Jumat, 25 Oktober 2013

Seperti ini, Kita

terima kasih

untuk apa?

terlalu payah untuk sekedar mengucapkannya bila dibandingkan dan disejajarkan dengan apa yang telah diberikan padaku.
meski tak pernah meminta, namun justru semakin deras engkau memberikannya padaku.

mengapa engkau?

sedalam apakah rasa itu. hati ini bertanya namun sebenarnya tak ingin mengetahunya. aku bisa apa?
apa yang bisa kuperbuat lantaran semua ini.
diam.
meski kutahu itu tak akan menyelesaikannya namun hanya itu yang bisa kuperbuat.
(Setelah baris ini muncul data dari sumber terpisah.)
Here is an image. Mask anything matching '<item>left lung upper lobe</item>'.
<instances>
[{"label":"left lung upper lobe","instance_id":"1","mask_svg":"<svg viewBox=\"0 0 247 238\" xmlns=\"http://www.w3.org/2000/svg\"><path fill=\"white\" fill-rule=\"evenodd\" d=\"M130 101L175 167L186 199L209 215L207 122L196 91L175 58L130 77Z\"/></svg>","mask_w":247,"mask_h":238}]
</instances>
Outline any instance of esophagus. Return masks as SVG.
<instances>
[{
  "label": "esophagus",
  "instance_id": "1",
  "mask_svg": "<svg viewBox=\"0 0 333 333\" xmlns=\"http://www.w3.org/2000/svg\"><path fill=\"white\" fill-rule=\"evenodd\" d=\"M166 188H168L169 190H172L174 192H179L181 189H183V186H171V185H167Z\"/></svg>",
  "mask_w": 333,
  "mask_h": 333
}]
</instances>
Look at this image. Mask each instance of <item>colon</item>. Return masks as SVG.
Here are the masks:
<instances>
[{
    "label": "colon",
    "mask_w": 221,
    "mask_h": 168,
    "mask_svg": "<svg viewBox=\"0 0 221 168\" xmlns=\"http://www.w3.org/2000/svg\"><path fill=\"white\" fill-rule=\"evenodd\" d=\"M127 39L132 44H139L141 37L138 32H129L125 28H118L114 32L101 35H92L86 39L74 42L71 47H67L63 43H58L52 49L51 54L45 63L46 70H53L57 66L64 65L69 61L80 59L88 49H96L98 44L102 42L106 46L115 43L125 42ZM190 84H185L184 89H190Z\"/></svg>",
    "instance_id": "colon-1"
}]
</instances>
cobalah kau katakan padaku, apa yang seharusnya kulakukan tanpa harus menjadi penyebab luka orang lain,
berharap engkau dapat membaca yang sebenarnya.
(barangkali) engkaupun saat ini tengah gontai dengan apa yang tengah di hadapan.

semoga kan ada jalan
:)

Rabu, 23 Oktober 2013

Alone

Wahai para daun senja,
Aku tahu sedari tadi engkau lekat sekali menatapku bahkan sesekali mentertawakanku.
Engkau yg tengah bergurau dengan angin mengejekku yang tengah sendiri, tanpa teman. Memilukan.
Untung saja, air mata ini masih tertahan; aku tak semakin ditertawakan.

#17:36

Kamis, 10 Oktober 2013

tentang mimpi

hujan yang kian menderas ini mengantarkanku pada sebuah lamunan yang cukup panjang tentang mimpi. aku pun pernah punya mimpi seperti mereka hingga detik ini mimpi itu pun masih kuat tertanam lalu terpatri dalam hati dan menjelma menjadi semangat dan ghiroh yang tak ada batas. meski semangat terkadang melemah bahkan hampir sirna namun dapat teratasi meski dengan merangkak payah.
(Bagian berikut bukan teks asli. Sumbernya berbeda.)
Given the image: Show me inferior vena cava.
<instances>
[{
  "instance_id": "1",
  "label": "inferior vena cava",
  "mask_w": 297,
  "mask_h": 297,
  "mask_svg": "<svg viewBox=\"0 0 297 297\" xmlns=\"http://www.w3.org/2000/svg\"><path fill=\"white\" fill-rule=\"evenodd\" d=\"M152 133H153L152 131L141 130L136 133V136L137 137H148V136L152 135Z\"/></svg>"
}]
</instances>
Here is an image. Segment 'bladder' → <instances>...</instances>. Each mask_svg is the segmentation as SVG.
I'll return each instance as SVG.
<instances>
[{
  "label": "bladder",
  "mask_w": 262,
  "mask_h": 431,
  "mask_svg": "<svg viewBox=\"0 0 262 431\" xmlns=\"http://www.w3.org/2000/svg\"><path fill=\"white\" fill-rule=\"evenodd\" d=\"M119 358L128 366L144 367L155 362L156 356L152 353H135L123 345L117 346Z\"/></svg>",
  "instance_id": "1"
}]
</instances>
ini tentang mimpi yang masih diawang. mimpi besar mungkin, namun ada rasa yang terkadang membuatku minder lalu muncul pertanyaan dalam diri, apa mungkin?

dengan apa dan dengan siapa aku menceriterakan mimpiku. kemana langkahku yang seharusnya?
menuju jalan yang lurus itu ataukah yang berbelok dengan kerikil tajam menghadang? jurang yang menganga dan jalanan terjall ...:?(
mengerikan !

ah, aku saja masih diambang seperti ini.
menyedihkan :(

Jumat, 04 Oktober 2013

ini tentang pilihan

ini adalah pilihan bukan ketetapan. sekali lagu, ini adalah pilihan.

ketika hati berada di ambang, mungkin diam akan lebih baik.
hati ini memilih untuk berjalan pada jalanku sendiri, biarkan tak termiliki oleh siapapun. meredam perasaan yang kian menjulang memang tak mudah namun akan terasa indah jika dinikmati, perlahan.
apapun yang akan terjadi setelah ini, akan aku terima konsekuensi atas pilihan hati yang seperti ini.

Always be positive
:)




Jumat, 13 September 2013

adalah tentang Hati



Tegas & Komitmen !

mungkin itu,
ketegasan dalam bersikap dalam sebuah kondisi yang menuntut untuk sebuah pilihan sangat diperlukan. diantara dua pilihan adalah suatu kondisi yang sangat tidak menyenangkan dan cukup mampu untuk menciptakan dilema dalam diri. Hati dan pikiran terkuras,  jika memang perasaan adalah tokoh utamanya.

ini adalah suatu keharusan. aku harus memilih. 
komitmen lah yang harus dipertahankan ketika pilihan sudah dijatuhkan dengan ketegasan yang menyertainya. 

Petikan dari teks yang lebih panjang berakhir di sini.